According to Politico, the conservatives are planning to spend a lot of money and put a lot of people on the ground in such states as Michigan, Ohio, and Pennsylvania in a push to not only help Romney win the White House but increase the Republican margins in the House and Senate.

Politico reported Monday that the tea party group FreedomWorks wants to put at least 18 campaign distribution points in Wisconsin, 40 in Texas, and possibly 100 in Ohio.

Brendan Steinhauser, the group’s federal and state campaigns director, told Politico conservative activists are already beginning to coordinate strategy in Ohio and Pennsylvania, considered two of the most important swing states.

“We’re going to be building in Florida, Ohio, Virginia, Pennsylvania,” Steinhauser said. “North Carolina and Indiana are kind of your Tier 2-type places.

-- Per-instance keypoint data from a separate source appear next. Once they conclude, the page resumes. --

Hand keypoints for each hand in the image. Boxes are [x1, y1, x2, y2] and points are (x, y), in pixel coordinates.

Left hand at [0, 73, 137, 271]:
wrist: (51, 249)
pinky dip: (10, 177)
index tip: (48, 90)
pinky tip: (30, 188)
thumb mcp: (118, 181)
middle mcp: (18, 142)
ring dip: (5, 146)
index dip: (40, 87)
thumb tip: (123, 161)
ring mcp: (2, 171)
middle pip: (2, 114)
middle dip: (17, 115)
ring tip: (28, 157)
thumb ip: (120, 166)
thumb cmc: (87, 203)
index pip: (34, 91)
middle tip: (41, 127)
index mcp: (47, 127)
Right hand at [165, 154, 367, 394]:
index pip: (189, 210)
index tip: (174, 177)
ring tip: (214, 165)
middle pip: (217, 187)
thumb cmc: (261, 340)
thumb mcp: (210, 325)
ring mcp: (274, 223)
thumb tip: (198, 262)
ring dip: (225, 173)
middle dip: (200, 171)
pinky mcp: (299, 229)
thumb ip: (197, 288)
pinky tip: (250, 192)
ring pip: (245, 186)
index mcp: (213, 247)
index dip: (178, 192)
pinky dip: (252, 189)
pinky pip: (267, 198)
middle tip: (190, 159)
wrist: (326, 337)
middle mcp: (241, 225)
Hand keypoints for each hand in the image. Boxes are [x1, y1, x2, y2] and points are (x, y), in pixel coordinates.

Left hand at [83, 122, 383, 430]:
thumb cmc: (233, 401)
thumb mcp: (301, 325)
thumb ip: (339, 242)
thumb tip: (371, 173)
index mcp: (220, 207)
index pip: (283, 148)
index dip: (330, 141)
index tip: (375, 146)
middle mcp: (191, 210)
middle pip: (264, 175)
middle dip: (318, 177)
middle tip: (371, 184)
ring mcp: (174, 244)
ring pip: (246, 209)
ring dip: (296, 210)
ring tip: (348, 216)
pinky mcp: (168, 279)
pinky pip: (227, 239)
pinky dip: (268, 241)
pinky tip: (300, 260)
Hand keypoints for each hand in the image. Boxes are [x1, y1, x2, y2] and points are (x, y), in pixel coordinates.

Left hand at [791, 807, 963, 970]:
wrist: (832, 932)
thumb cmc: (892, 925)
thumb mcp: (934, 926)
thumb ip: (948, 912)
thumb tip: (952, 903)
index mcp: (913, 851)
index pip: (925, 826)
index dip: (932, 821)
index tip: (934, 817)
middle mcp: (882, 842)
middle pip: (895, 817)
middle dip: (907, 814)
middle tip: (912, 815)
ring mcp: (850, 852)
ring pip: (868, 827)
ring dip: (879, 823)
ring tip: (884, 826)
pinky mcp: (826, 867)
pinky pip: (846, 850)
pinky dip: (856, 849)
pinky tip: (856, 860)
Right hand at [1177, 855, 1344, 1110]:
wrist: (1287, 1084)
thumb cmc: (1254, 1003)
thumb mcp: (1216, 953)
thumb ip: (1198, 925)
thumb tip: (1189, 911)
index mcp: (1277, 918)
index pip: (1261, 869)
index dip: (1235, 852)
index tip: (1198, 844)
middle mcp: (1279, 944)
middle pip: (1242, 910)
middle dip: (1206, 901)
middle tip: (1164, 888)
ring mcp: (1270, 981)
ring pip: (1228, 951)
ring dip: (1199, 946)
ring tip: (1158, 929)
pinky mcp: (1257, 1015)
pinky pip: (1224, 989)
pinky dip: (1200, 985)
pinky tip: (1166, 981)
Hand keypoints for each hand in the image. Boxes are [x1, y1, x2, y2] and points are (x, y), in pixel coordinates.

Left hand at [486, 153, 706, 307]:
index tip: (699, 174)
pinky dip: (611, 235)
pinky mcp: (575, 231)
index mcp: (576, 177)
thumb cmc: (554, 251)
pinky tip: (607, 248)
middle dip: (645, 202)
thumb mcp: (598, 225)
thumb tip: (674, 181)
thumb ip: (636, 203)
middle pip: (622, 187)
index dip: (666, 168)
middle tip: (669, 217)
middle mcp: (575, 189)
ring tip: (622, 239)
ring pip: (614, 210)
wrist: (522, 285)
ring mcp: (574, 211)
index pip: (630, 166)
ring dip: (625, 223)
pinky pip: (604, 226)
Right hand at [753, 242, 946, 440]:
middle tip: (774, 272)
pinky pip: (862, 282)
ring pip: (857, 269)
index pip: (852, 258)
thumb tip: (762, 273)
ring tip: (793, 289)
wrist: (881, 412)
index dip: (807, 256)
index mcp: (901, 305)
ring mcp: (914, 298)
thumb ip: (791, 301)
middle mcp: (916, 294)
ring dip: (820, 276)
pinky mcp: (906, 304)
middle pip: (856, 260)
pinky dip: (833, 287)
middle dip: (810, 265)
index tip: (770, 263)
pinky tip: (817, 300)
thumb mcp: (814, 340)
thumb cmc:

And then you look at your Tier 3-type places, maybe something like Colorado, Nevada, New Hampshire.”

At the same time, the Tea Party Express is set to begin holding rallies in many of the same states over the coming weeks. The group American Majority, meanwhile, has ground operations established in five key battleground states and is planning to expand efforts in Virginia and possibly Missouri, Politico reported.

All of the conservative groups, including Americans for Prosperity (AFP), are now coordinating their efforts nationwide as they did in Wisconsin, where they helped Gov. Scott Walker beat back a recall election that began with union protests over his push to strip public employees of collective bargaining rights.

“We had something [in Wisconsin] we never had before in a really big fight — and that’s a ground game that matched what the other side was doing; and I think that’s new,” AFP President Tim Phillips told Politico.